Widening the bandwidth of vibration energy harvester by automatically tracking the resonant frequency with magnetic sliders

The mismatch between excitation and resonant frequencies, and the narrow bandwidth of the traditional vibration energy harvester, result in small amounts of generating power. This paper presents a novel automated resonant frequency tracking method by using a pair of cylindrical movable magnetic sliders. To increase the bandwidth, the slider can track the resonant frequency on the cantilever beam without manual intervention or additional energy input. The proposed method is validated experimentally by the sliding behavior of the sliders on a cantilever beam within magnetic slider vibration energy harvester (CBMS-VEH).
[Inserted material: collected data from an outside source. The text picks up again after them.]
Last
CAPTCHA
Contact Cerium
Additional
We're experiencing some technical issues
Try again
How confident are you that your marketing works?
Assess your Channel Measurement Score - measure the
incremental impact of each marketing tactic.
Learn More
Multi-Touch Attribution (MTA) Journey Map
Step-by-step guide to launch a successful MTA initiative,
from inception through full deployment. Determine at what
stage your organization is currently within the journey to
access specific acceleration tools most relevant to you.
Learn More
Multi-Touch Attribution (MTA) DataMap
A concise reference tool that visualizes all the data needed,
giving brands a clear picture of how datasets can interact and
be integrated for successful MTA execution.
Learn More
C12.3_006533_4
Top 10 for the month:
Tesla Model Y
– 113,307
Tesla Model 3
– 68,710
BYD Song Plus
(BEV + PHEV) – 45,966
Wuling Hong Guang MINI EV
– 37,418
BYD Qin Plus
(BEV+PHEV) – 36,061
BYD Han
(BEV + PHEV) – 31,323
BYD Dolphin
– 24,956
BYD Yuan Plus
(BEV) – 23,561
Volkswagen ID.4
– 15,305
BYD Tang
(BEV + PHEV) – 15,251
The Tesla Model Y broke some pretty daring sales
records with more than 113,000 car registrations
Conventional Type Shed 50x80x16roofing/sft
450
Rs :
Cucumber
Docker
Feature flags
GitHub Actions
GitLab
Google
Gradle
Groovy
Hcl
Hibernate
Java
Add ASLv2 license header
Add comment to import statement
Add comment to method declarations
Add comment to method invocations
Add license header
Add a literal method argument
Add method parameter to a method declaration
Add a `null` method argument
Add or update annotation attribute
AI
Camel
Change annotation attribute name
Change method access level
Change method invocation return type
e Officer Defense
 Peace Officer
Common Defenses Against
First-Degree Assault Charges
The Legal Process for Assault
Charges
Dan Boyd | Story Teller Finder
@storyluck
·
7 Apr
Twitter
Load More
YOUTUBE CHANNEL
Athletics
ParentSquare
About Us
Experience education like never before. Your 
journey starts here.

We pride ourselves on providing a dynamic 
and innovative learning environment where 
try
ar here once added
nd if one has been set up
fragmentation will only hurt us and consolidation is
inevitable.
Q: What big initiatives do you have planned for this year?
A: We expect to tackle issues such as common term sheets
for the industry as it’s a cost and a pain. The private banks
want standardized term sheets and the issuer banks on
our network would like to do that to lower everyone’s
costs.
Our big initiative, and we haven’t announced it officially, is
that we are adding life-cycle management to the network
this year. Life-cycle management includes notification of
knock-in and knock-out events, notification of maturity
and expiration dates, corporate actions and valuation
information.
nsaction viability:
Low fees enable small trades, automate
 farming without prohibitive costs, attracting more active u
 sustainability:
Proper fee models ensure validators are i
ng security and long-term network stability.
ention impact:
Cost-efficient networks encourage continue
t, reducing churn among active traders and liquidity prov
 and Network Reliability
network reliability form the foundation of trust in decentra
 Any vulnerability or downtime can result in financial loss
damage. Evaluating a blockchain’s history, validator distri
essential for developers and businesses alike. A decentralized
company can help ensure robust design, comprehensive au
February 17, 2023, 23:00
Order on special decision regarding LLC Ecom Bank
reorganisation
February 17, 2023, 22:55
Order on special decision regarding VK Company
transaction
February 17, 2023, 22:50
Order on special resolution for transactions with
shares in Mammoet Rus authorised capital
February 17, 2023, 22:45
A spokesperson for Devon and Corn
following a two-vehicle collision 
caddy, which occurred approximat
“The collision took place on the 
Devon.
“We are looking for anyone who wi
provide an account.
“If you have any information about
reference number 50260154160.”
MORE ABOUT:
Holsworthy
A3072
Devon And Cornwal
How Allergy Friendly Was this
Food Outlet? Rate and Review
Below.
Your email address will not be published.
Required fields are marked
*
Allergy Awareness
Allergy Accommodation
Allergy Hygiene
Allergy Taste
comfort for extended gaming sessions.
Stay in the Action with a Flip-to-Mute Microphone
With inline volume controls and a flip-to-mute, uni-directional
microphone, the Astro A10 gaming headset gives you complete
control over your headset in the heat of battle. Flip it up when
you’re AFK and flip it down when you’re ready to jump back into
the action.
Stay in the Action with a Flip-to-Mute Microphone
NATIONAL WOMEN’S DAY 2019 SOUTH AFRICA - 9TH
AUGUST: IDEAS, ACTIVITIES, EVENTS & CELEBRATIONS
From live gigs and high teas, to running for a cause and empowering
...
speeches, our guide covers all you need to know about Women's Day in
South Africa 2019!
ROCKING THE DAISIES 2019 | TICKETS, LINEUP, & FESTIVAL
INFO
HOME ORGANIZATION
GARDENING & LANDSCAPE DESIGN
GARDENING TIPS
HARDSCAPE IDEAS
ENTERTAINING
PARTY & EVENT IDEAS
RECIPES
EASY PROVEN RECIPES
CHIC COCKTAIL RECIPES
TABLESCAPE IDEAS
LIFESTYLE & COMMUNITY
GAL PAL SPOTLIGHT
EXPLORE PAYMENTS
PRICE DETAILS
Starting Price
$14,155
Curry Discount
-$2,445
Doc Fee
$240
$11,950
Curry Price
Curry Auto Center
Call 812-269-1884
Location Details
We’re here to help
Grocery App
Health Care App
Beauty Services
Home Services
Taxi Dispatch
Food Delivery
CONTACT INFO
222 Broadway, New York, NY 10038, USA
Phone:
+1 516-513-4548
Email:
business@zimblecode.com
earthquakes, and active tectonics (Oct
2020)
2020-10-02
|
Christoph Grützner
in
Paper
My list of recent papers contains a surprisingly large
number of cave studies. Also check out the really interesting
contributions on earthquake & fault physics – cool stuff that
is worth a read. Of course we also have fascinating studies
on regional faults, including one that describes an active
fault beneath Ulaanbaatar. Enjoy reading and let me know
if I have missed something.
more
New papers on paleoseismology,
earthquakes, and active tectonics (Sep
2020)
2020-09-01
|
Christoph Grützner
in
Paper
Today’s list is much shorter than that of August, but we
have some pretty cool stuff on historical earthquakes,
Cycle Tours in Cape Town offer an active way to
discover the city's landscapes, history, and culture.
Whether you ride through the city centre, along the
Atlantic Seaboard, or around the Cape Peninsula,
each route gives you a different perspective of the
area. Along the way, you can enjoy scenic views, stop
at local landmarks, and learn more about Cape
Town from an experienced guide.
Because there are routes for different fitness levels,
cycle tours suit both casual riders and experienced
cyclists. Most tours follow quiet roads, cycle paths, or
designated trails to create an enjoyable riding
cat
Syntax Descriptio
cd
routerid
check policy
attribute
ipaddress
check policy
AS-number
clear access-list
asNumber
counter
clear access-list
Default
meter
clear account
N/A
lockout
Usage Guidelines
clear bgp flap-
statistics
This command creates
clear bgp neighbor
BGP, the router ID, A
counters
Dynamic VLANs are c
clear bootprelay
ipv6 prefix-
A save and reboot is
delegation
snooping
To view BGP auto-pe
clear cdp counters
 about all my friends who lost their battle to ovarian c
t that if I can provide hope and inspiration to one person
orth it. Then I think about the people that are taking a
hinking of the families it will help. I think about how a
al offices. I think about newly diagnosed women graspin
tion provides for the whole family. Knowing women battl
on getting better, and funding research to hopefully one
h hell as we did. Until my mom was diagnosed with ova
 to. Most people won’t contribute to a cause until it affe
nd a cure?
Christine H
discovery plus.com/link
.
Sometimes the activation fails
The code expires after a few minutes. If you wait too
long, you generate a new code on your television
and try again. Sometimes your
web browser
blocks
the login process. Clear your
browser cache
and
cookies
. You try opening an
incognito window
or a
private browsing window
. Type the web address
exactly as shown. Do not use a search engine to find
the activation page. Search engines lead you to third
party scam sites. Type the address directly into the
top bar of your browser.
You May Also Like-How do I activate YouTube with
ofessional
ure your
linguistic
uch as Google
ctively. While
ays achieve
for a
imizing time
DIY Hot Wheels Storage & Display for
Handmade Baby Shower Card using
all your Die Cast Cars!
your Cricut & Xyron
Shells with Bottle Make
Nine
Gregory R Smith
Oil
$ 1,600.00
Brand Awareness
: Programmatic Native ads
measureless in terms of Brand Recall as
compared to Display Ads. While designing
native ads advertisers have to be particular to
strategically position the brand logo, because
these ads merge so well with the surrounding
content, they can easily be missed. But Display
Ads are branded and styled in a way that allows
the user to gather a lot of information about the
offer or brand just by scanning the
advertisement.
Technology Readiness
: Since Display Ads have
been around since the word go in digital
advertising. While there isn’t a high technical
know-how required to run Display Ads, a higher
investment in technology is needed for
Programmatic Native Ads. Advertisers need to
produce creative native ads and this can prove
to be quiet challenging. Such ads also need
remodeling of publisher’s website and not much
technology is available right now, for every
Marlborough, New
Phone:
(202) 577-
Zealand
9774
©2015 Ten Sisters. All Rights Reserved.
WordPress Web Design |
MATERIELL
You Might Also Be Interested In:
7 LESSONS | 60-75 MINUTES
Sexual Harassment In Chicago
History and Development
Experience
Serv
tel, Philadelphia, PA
The CBMS-VEH demonstrates 2.7 times increasing in bandwidth for low acceleration (<0.5 g) and low frequency (<10 Hz). Under different excitation frequencies, the relationship between the friction force on the slider and the tangential component of the slider gravity can be tuned to move the slider to specified positions for further widening the bandwidth. The comparative experiments with conventional cantilever beam-mass vibration energy harvester (CBM-VEH) indicate that the resonant frequency tracking method of CBMS-VEH works in the wider range of the energy-harvesting bandwidth (6-9 Hz). Finally, we have successfully demonstrated the great potential of this method in powering low-power electronics, such as digital clocks and LEDs.